**TEXT PASSAGE**
= = =
# Thinkin bout fast intake mani



## [email protected] (Jan 8, 2010)

was wondering what i would exactly need to do this install new fuel rails etc. just wondering if any body had any suggestions and do i need to get a tune to accomaodate more air ?????


----------



## 740tank (Mar 23, 2009)

save your money buy a used ls6 intake. get more hp and its direct bolt on with stock rails and all no tune required


----------



## GM4life (Mar 18, 2007)

What year?


----------



## 04blackgoat (Apr 29, 2007)

If you have an 04 you already have an LS6 intake manifold. If 05,06 then a ported stock manifold would work,or you could look into the fast manifolds, either way make sure you know where you plan to go in the future for mods, if MAGGIE, TVS, or 112 122, then don't do a manifold, or just have stock one ported.


----------



## jpalamar (Jul 22, 2008)

[email protected] said:


> was wondering what i would exactly need to do this install new fuel rails etc. just wondering if any body had any suggestions and do i need to get a tune to accomaodate more air ?????


If your an 04 then the stock LS6 intake mani will flow nicely. Until you get into more then bolt on you should be fine.

If your an 05/0 then looking into a FAST is worht it, or even just porting if your on a budget. Either way, you will have nice gains and will need atune to get all of the HP out of it... but shoudl be able to run without one.


----------



## Poncho Dan (Jun 30, 2009)

lol you should see the knock you get when you run untuned...


----------
= = =
**Raw records**
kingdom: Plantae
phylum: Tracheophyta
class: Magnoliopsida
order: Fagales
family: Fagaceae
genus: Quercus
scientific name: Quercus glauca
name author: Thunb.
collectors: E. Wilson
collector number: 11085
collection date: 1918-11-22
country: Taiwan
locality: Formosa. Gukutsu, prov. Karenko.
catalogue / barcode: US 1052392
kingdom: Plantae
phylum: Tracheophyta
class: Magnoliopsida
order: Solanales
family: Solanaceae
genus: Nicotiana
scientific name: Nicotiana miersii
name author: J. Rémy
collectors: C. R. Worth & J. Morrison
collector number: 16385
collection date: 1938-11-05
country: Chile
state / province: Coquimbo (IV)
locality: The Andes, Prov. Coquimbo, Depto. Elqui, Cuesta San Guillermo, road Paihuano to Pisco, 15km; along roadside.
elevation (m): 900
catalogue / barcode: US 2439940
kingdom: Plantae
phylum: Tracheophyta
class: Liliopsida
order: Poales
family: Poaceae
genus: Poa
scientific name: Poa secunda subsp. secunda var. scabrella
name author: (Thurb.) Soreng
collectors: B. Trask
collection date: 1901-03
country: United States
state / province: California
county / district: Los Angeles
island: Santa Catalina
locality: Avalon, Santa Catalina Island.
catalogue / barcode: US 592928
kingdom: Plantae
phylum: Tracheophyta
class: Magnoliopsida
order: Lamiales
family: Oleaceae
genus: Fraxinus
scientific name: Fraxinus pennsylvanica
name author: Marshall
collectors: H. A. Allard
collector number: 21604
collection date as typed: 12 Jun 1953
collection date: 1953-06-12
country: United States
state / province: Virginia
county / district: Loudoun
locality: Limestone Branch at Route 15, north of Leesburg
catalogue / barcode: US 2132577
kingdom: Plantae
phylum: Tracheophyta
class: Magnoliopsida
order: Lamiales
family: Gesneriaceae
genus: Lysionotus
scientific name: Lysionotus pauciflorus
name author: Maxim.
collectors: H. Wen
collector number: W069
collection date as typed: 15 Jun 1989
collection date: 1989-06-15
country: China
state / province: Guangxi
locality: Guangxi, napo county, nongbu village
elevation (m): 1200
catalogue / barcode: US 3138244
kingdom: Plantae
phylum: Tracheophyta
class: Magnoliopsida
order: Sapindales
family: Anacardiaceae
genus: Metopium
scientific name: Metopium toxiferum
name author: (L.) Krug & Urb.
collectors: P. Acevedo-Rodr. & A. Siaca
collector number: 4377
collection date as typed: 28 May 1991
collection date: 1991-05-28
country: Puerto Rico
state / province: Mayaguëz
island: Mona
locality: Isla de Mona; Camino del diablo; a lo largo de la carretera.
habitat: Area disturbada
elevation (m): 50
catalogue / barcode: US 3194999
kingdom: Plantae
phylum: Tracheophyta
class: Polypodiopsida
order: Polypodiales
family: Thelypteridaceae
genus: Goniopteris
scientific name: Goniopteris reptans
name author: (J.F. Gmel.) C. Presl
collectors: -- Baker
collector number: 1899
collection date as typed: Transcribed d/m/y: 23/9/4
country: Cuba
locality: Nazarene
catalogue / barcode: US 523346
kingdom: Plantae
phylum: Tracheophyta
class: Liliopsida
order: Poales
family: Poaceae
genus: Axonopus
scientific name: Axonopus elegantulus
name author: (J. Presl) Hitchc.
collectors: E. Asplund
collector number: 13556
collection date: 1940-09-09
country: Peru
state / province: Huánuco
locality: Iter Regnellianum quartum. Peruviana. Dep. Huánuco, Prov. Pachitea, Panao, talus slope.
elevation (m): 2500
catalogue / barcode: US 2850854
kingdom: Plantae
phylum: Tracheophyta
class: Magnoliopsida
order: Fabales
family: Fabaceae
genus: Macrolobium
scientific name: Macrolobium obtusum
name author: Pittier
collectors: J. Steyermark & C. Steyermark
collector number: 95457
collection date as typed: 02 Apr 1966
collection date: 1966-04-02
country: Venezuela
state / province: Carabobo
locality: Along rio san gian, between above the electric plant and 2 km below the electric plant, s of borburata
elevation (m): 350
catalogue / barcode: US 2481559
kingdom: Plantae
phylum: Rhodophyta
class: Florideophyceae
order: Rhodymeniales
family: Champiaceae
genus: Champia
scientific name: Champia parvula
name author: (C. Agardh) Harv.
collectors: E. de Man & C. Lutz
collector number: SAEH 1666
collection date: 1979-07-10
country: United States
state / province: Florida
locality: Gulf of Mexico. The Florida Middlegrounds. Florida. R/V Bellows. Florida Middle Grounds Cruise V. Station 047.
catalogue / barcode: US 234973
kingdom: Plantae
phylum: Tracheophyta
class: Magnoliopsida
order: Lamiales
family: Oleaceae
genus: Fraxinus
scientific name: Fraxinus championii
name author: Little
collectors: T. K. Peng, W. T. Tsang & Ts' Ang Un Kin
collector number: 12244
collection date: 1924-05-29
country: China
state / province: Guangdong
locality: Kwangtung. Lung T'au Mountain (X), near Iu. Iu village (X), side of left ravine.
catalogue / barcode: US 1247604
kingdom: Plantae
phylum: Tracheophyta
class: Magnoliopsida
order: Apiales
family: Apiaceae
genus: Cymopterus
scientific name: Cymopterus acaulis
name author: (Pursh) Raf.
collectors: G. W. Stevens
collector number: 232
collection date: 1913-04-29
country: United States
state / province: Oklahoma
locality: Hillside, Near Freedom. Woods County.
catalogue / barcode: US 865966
= = =
**THINGS TO DO**
[A] Print everything in the intake manifold thread from "## GM4life (Mar" down to "stock one ported.".
[B] In the intake manifold thread, which intake manifold does 04blackgoat say an 04 already has?

**EXPECTED RESULTS**
[A]
## GM4life (Mar 18, 2007)

What year?


----------



## 04blackgoat (Apr 29, 2007)

If you have an 04 you already have an LS6 intake manifold. If 05,06 then a ported stock manifold would work,or you could look into the fast manifolds, either way make sure you know where you plan to go in the future for mods, if MAGGIE, TVS, or 112 122, then don't do a manifold, or just have stock one ported.

[B] An LS6 intake manifold.